The quail Hunt started here this past Saturday but I haven't been able to get out until tonight. My son and I made a quick run and managed 4 out of the couple covies we jumped. Seeing pretty good numbers this year so far, so I might just have to chase them a little bit more this year.



Sent from my SM-G930V using Tapatalk


----------



## Airborne (May 29, 2009)

Way cool! Are you using dogs?


----------



## tigerpincer (Dec 5, 2009)

Love hunting those little devils. They have been very frustrating for me the past several years. I've been hunting them out of St. George and spending allot of time walking for very few shooting opportunities. I think I'll be headed further south this year.


----------



## Airborne (May 29, 2009)

PM sent Tigerpincer


----------



## toasty (May 15, 2008)

Nice shooting and that is goods news that quail numbers are up. Those birds are just fun to chase and tough to hit.


----------



## bowgy (Oct 10, 2007)

I saw a nice covey in the Penny's parking lot in Provo last Saturday.;-)


----------



## hamernhonkers (Sep 28, 2007)

Airborne said:


> Way cool! Are you using dogs?


I am, I'm running three labs as I'm a duck hunter first but they do a pretty good job with the little running buggers.

Sent from my SM-G930V using Tapatalk


----------



## hamernhonkers (Sep 28, 2007)

tigerpincer said:


> Love hunting those little devils.
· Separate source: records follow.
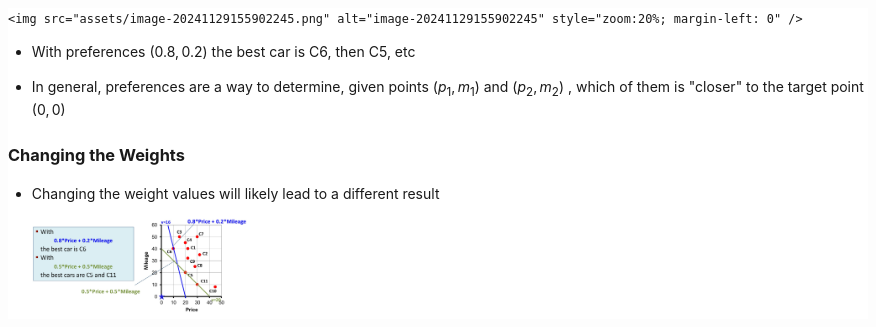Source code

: 	<img src="assets/image-20241129155902245.png" alt="image-20241129155902245" style="zoom:20%; margin-left: 0" />

* With preferences $(0.8,0.2)$ the best car is C6, then C5, etc

* In general, preferences are a way to determine, given points $(p_1, m_1)$ and $(p_2, m_2)$ , which of them is "closer" to the target point $(0,0)$



### Changing the Weights

* Changing the weight values will likely lead to a different result

	<img src="assets/image-20241129160543048.png" alt="image-20241129160543048" style="zoom:21%; margin-left: 0" />
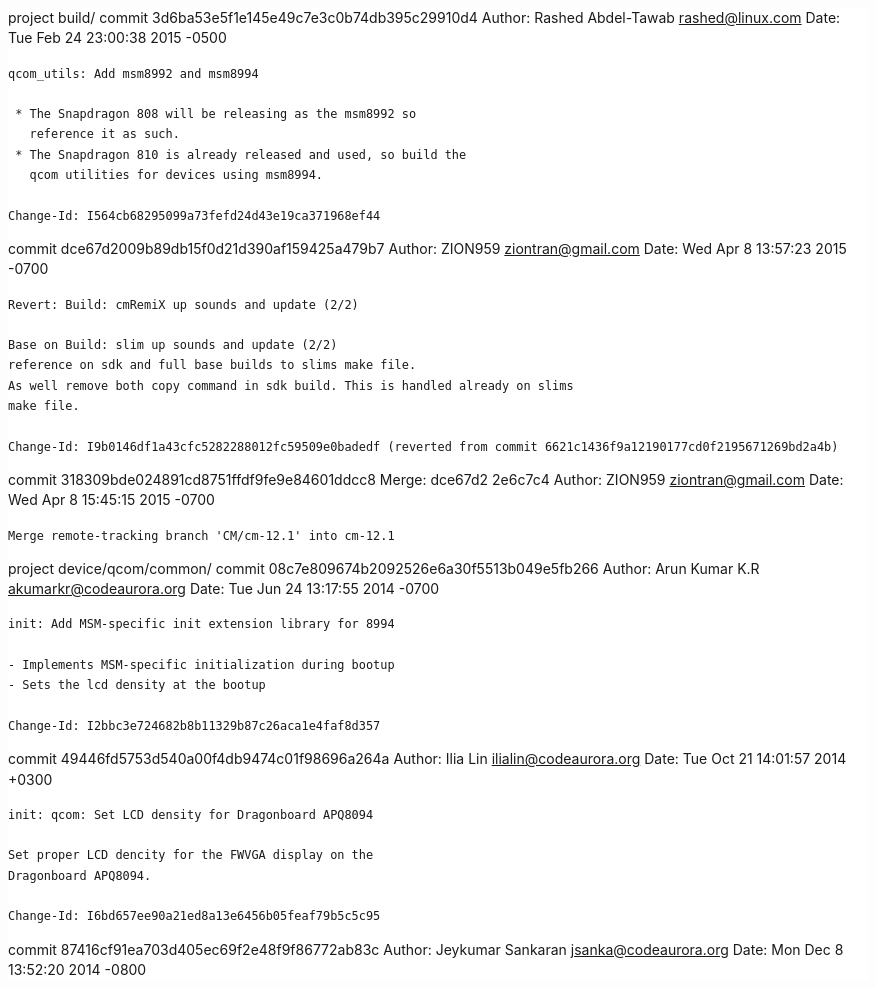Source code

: project build/
commit 3d6ba53e5f1e145e49c7e3c0b74db395c29910d4
Author: Rashed Abdel-Tawab <rashed@linux.com>
Date:   Tue Feb 24 23:00:38 2015 -0500

    qcom_utils: Add msm8992 and msm8994
    
     * The Snapdragon 808 will be releasing as the msm8992 so
       reference it as such.
     * The Snapdragon 810 is already released and used, so build the
       qcom utilities for devices using msm8994.
    
    Change-Id: I564cb68295099a73fefd24d43e19ca371968ef44

commit dce67d2009b89db15f0d21d390af159425a479b7
Author: ZION959 <ziontran@gmail.com>
Date:   Wed Apr 8 13:57:23 2015 -0700

    Revert: Build: cmRemiX up sounds and update (2/2)
    
    Base on Build: slim up sounds and update (2/2)
    reference on sdk and full base builds to slims make file.
    As well remove both copy command in sdk build. This is handled already on slims
    make file.
    
    Change-Id: I9b0146df1a43cfc5282288012fc59509e0badedf (reverted from commit 6621c1436f9a12190177cd0f2195671269bd2a4b)

commit 318309bde024891cd8751ffdf9fe9e84601ddcc8
Merge: dce67d2 2e6c7c4
Author: ZION959 <ziontran@gmail.com>
Date:   Wed Apr 8 15:45:15 2015 -0700

    Merge remote-tracking branch 'CM/cm-12.1' into cm-12.1

project device/qcom/common/
commit 08c7e809674b2092526e6a30f5513b049e5fb266
Author: Arun Kumar K.R <akumarkr@codeaurora.org>
Date:   Tue Jun 24 13:17:55 2014 -0700

    init: Add MSM-specific init extension library for 8994
    
    - Implements MSM-specific initialization during bootup
    - Sets the lcd density at the bootup
    
    Change-Id: I2bbc3e724682b8b11329b87c26aca1e4faf8d357

commit 49446fd5753d540a00f4db9474c01f98696a264a
Author: Ilia Lin <ilialin@codeaurora.org>
Date:   Tue Oct 21 14:01:57 2014 +0300

    init: qcom: Set LCD density for Dragonboard APQ8094
    
    Set proper LCD dencity for the FWVGA display on the
    Dragonboard APQ8094.
    
    Change-Id: I6bd657ee90a21ed8a13e6456b05feaf79b5c5c95

commit 87416cf91ea703d405ec69f2e48f9f86772ab83c
Author: Jeykumar Sankaran <jsanka@codeaurora.org>
Date:   Mon Dec 8 13:52:20 2014 -0800
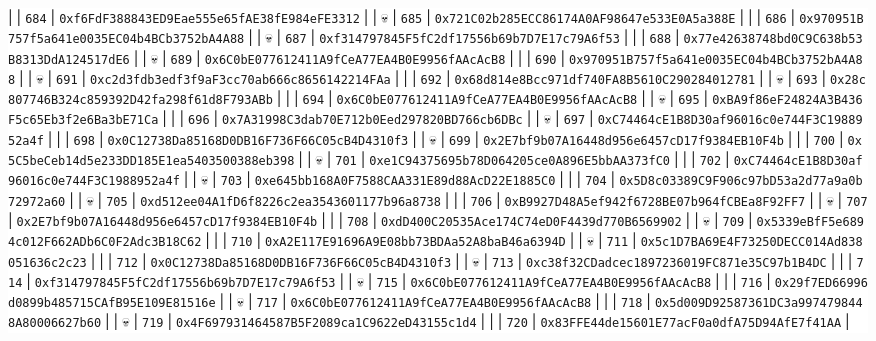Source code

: |  | `684` | `0xf6FdF388843ED9Eae555e65fAE38fE984eFE3312` |
| 💀 | `685` | `0x721C02b285ECC86174A0AF98647e533E0A5a388E` |
|  | `686` | `0x970951B757f5a641e0035EC04b4BCb3752bA4A88` |
| 💀 | `687` | `0xf314797845F5fC2df17556b69b7D7E17c79A6f53` |
|  | `688` | `0x77e42638748bd0C9C638b53B8313DdA124517dE6` |
| 💀 | `689` | `0x6C0bE077612411A9fCeA77EA4B0E9956fAAcAcB8` |
|  | `690` | `0x970951B757f5a641e0035EC04b4BCb3752bA4A88` |
| 💀 | `691` | `0xc2d3fdb3edf3f9aF3cc70ab666c8656142214FAa` |
|  | `692` | `0x68d814e8Bcc971df740FA8B5610C290284012781` |
| 💀 | `693` | `0x28c807746B324c859392D42fa298f61d8F793ABb` |
|  | `694` | `0x6C0bE077612411A9fCeA77EA4B0E9956fAAcAcB8` |
| 💀 | `695` | `0xBA9f86eF24824A3B436F5c65Eb3f2e6Ba3bE71Ca` |
|  | `696` | `0x7A31998C3dab70E712b0Eed297820BD766cb6DBc` |
| 💀 | `697` | `0xC74464cE1B8D30af96016c0e744F3C1988952a4f` |
|  | `698` | `0x0C12738Da85168D0DB16F736F66C05cB4D4310f3` |
| 💀 | `699` | `0x2E7bf9b07A16448d956e6457cD17f9384EB10F4b` |
|  | `700` | `0x5C5beCeb14d5e233DD185E1ea5403500388eb398` |
| 💀 | `701` | `0xe1C94375695b78D064205ce0A896E5bbAA373fC0` |
|  | `702` | `0xC74464cE1B8D30af96016c0e744F3C1988952a4f` |
| 💀 | `703` | `0xe645bb168A0F7588CAA331E89d88AcD22E1885C0` |
|  | `704` | `0x5D8c03389C9F906c97bD53a2d77a9a0b72972a60` |
| 💀 | `705` | `0xd512ee04A1fD6f8226c2ea3543601177b96a8738` |
|  | `706` | `0xB9927D48A5ef942f6728BE07b964fCBEa8F92FF7` |
| 💀 | `707` | `0x2E7bf9b07A16448d956e6457cD17f9384EB10F4b` |
|  | `708` | `0xdD400C20535Ace174C74eD0F4439d770B6569902` |
| 💀 | `709` | `0x5339eBfF5e6894c012F662ADb6C0F2Adc3B18C62` |
|  | `710` | `0xA2E117E91696A9E08bb73BDAa52A8baB46a6394D` |
| 💀 | `711` | `0x5c1D7BA69E4F73250DECC014Ad838051636c2c23` |
|  | `712` | `0x0C12738Da85168D0DB16F736F66C05cB4D4310f3` |
| 💀 | `713` | `0xc38f32CDadcec1897236019FC871e35C97b1B4DC` |
|  | `714` | `0xf314797845F5fC2df17556b69b7D7E17c79A6f53` |
| 💀 | `715` | `0x6C0bE077612411A9fCeA77EA4B0E9956fAAcAcB8` |
|  | `716` | `0x29f7ED66996d0899b485715CAfB95E109E81516e` |
| 💀 | `717` | `0x6C0bE077612411A9fCeA77EA4B0E9956fAAcAcB8` |
|  | `718` | `0x5d009D92587361DC3a9974798448A80006627b60` |
| 💀 | `719` | `0x4F697931464587B5F2089ca1C9622eD43155c1d4` |
|  | `720` | `0x83FFE44de15601E77acF0a0dfA75D94AfE7f41AA` |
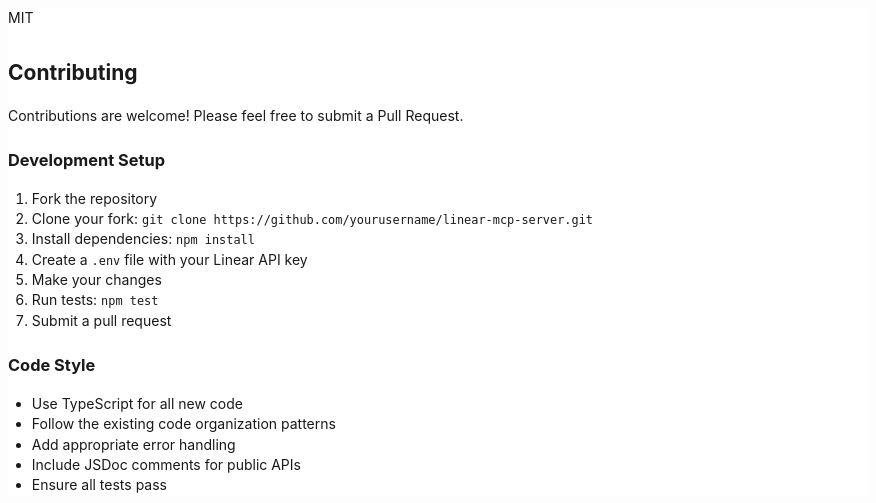 MIT

## Contributing

Contributions are welcome! Please feel free to submit a Pull Request.

### Development Setup

1. Fork the repository
2. Clone your fork: `git clone https://github.com/yourusername/linear-mcp-server.git`
3. Install dependencies: `npm install`
4. Create a `.env` file with your Linear API key
5. Make your changes
6. Run tests: `npm test`
7. Submit a pull request

### Code Style

- Use TypeScript for all new code
- Follow the existing code organization patterns
- Add appropriate error handling
- Include JSDoc comments for public APIs
- Ensure all tests pass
They have been very frustrating for me the past several years. I've been hunting them out of St. George and spending allot of time walking for very few shooting opportunities. I think I'll be headed further south this year.


Let's just say that's where I use to hunt them and after seeing what it's like to actually see quail where they really do well, I'll never Hunt them in Utah again.

Sent from my SM-G930V using Tapatalk


----------



## hamernhonkers (Sep 28, 2007)

toasty said:


> Nice shooting and that is goods news that quail numbers are up. Those birds are just fun to chase and tough to hit.


I'll make a run here sooner or later and check where we go. With the rain this year it should be good.

Sent from my SM-G930V using Tapatalk


----------



## richard rouleau (Apr 12, 2008)

Some good eating there


----------



## Rspeters (Apr 4, 2013)

Looks like fun! I love quail hunting.


----------